O termo 'fake news' foi sequestrado pela retórica política em uma semana marcada por denúncias sobre a existência de um "gabinete" vinculado ao Palácio do Planalto para promover ataques a opositores e espalhar desinformação, e pela pressão de parlamentares bolsonaristas quanto à investigação em andamento na Polícia Federal sobre conteúdos falsos a respeito da ajuda e do resgate às vítimas das enchentes no Rio Grande do Sul. Traduzido como "notícia falsa", o termo induz à percepção de que as mentiras são produzidas pela imprensa e sugere que criminalizar argumentos falsos é uma forma de cercear a liberdade de expressão. Mas as 'fake news' estão associadas à fraude e ao dolo. Quem as cria, produz e dissemina tem a intenção de obter vantagens e a consciência de que está cometendo um ilícito. A Democracia perde com a simplificação.

Desafiada a estabelecer os critérios de regulação na produção de conteúdo e anúncios políticos na campanha para as eleições municipais no Brasil, a Justiça Eleitoral se posiciona no limite entre a censura e a moderação necessária da liberdade de expressão. Não é um lugar confortável, especialmente pela ausência de uma legislação específica. Mas, o sistema jurídico brasileiro já tem instrumentos sólidos para o combate à desinformação, baseados no Código Penal. A questão é que, mesmo em regiões onde a regulação das mídias digitais é considerada avançada, como na Europa, o processo eleitoral não escapou das campanhas ilegais e de desinformação. Os riscos associados a esse problema extrapolam a responsabilização das empresas de tecnologia e a criminalização das chamadas 'fake news'. Existe uma crise de legitimidade das nações, com cada vez menos poder para enfrentar o desafio sozinhas.

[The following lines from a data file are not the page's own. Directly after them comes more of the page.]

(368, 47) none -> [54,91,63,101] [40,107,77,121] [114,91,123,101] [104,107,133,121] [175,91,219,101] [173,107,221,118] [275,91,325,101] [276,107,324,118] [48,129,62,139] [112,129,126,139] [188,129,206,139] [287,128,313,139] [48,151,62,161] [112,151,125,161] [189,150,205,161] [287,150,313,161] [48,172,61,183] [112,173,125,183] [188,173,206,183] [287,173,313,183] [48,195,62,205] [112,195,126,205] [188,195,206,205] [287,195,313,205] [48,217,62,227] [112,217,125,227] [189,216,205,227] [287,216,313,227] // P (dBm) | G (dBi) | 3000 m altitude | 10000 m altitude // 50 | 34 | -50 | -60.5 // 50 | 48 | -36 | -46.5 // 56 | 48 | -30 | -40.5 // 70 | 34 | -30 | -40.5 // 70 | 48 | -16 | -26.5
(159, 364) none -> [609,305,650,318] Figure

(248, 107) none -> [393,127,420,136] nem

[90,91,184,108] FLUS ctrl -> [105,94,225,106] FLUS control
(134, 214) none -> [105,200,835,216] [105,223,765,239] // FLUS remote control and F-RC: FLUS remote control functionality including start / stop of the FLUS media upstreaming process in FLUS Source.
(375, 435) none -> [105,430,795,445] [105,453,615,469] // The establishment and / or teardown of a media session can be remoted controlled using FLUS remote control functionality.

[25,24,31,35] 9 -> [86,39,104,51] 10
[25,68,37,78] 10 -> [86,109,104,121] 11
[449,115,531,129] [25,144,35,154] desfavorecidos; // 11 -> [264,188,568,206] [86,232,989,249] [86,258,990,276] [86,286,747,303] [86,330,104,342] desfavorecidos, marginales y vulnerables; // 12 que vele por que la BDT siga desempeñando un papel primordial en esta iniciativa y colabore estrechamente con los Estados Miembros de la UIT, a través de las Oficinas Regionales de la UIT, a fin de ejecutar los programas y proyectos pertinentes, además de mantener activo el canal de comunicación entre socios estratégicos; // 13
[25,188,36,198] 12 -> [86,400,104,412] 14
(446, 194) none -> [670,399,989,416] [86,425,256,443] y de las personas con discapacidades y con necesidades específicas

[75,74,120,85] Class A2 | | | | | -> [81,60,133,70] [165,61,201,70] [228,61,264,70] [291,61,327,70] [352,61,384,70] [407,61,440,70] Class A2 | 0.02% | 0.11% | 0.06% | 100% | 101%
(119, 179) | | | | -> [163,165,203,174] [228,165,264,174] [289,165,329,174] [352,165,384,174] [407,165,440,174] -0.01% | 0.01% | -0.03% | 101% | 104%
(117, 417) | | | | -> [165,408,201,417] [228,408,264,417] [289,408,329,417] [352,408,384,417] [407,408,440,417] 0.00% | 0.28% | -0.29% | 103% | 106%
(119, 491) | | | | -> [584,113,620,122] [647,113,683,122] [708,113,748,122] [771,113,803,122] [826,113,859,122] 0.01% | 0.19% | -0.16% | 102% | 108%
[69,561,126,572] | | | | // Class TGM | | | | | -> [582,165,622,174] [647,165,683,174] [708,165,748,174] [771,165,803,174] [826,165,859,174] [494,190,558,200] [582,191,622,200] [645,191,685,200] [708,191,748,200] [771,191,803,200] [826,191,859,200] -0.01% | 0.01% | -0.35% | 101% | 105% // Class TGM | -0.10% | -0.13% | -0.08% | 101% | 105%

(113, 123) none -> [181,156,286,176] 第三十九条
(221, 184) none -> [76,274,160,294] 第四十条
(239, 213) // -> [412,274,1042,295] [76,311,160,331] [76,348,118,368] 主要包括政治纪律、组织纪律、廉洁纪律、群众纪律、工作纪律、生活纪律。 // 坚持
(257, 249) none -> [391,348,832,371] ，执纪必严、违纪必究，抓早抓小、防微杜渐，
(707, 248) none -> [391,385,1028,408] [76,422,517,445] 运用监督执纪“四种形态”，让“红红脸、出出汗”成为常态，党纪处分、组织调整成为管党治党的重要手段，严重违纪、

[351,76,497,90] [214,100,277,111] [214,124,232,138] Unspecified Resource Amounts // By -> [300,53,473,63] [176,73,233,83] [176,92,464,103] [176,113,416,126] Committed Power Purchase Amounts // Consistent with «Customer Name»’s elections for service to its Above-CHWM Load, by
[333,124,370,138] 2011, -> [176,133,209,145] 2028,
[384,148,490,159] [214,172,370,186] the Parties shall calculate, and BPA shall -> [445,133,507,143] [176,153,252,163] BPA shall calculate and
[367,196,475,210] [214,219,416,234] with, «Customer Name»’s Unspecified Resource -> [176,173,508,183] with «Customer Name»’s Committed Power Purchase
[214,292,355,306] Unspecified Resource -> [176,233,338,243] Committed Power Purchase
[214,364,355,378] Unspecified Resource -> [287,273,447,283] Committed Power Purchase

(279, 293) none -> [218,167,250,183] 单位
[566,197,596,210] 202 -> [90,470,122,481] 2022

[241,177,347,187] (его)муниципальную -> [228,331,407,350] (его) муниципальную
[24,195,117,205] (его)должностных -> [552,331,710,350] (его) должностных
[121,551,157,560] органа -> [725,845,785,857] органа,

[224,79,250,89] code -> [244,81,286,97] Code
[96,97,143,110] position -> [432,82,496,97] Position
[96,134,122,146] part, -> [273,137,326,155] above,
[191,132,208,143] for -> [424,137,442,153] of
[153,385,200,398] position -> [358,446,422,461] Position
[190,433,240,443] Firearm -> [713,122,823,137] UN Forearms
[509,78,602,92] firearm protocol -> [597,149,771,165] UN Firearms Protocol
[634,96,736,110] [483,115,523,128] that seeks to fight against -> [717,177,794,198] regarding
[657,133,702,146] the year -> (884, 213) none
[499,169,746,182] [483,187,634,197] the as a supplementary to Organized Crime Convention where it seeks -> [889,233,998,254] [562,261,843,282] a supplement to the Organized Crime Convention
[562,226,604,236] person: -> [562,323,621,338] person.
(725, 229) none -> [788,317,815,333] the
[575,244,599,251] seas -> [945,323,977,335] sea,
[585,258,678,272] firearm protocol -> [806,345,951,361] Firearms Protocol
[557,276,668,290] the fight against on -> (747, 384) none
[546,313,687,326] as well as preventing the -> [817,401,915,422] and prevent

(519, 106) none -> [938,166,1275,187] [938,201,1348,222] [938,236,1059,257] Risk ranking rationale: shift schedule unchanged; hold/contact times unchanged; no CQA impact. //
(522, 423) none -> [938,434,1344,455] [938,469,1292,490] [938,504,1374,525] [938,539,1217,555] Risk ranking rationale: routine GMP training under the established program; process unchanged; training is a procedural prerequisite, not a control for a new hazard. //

No Congresso Nacional, a criminalização das 'fake news' foi vetada. No STF, o assédio judicial a jornalistas foi reconhecido. Mas a inércia no combate à desinformação se renova no jogo político passional e polarizado. O Legislativo se divide entre a justificativa rasa dos opositores ao governo, de que a criminalização das 'fake news' é uma forma de censura, e a proposta governista de moderar a liberdade de expressão pela punição, sem muita clareza sobre como pesar as diferentes intenções e responsabilidades na propagação de mentiras e falsidades. Enquanto isso, o Judiciário assume o protagonismo de proteger a integridade das eleições com medidas nem sempre amparadas por princípios democráticos, ainda que necessárias para se evitar danos à Democracia. Pela inércia política e pelas reações judiciais, estilhaços da desinformação vão minando o campo por onde os fatos perdem força.